**Raw data:**
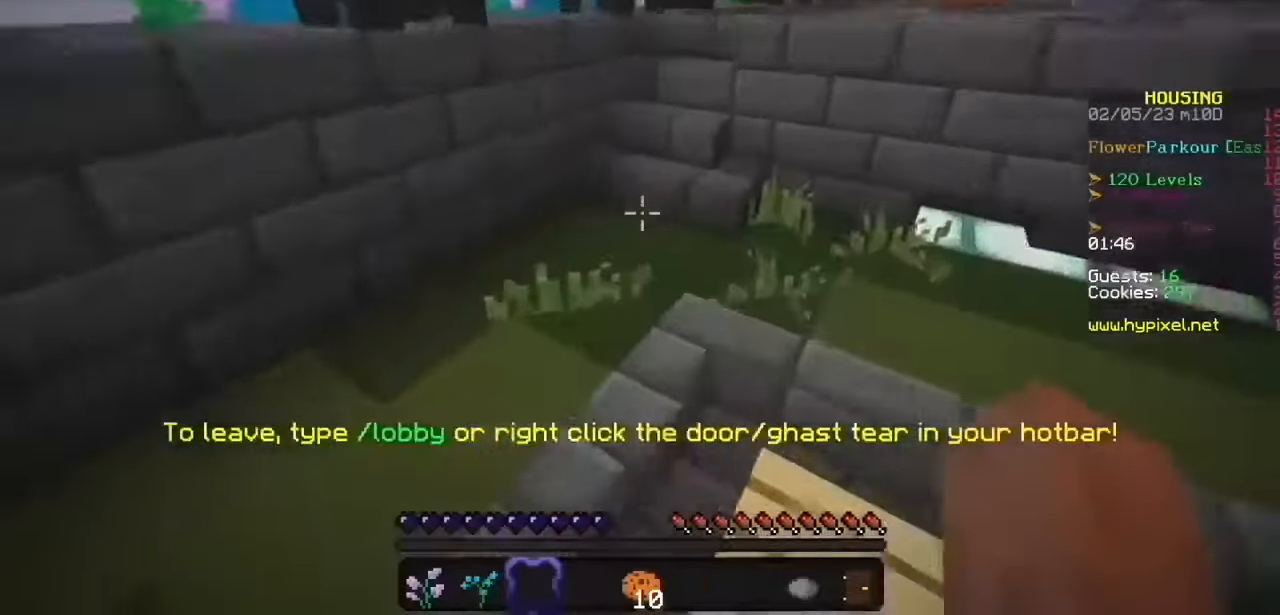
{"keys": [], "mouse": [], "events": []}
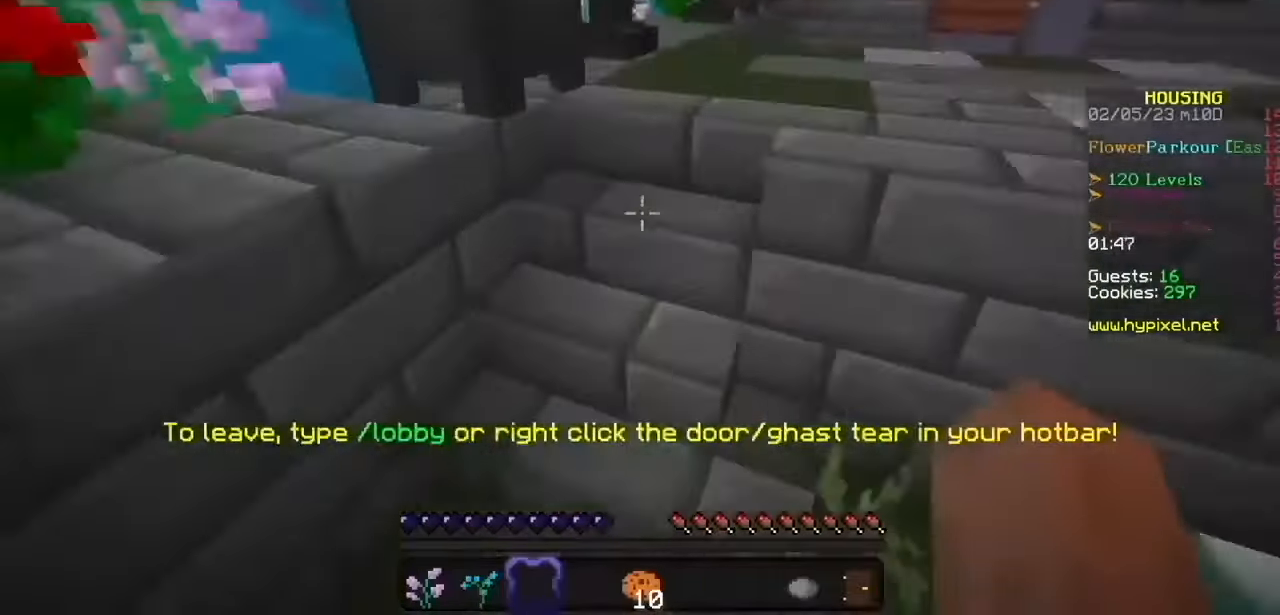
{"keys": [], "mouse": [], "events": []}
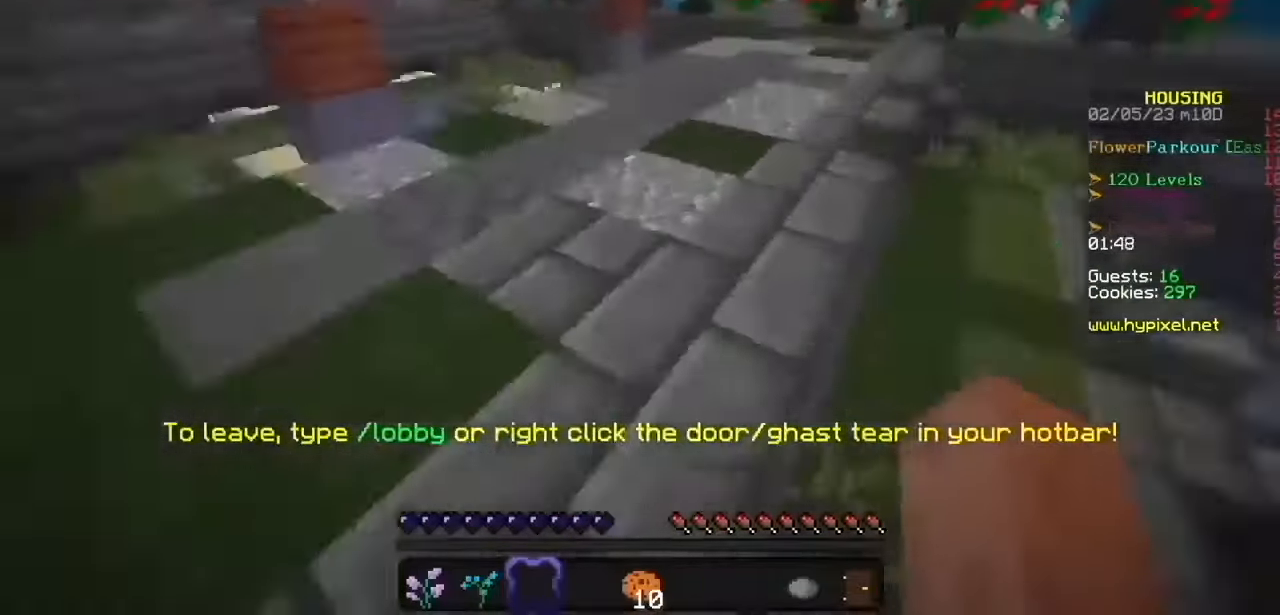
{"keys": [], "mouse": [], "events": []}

**What to produce:**
Would you give the material back exactly, minus the pictures?

**Result:**
{"keys": [], "mouse": [], "events": []}
{"keys": [], "mouse": [], "events": []}
{"keys": [], "mouse": [], "events": []}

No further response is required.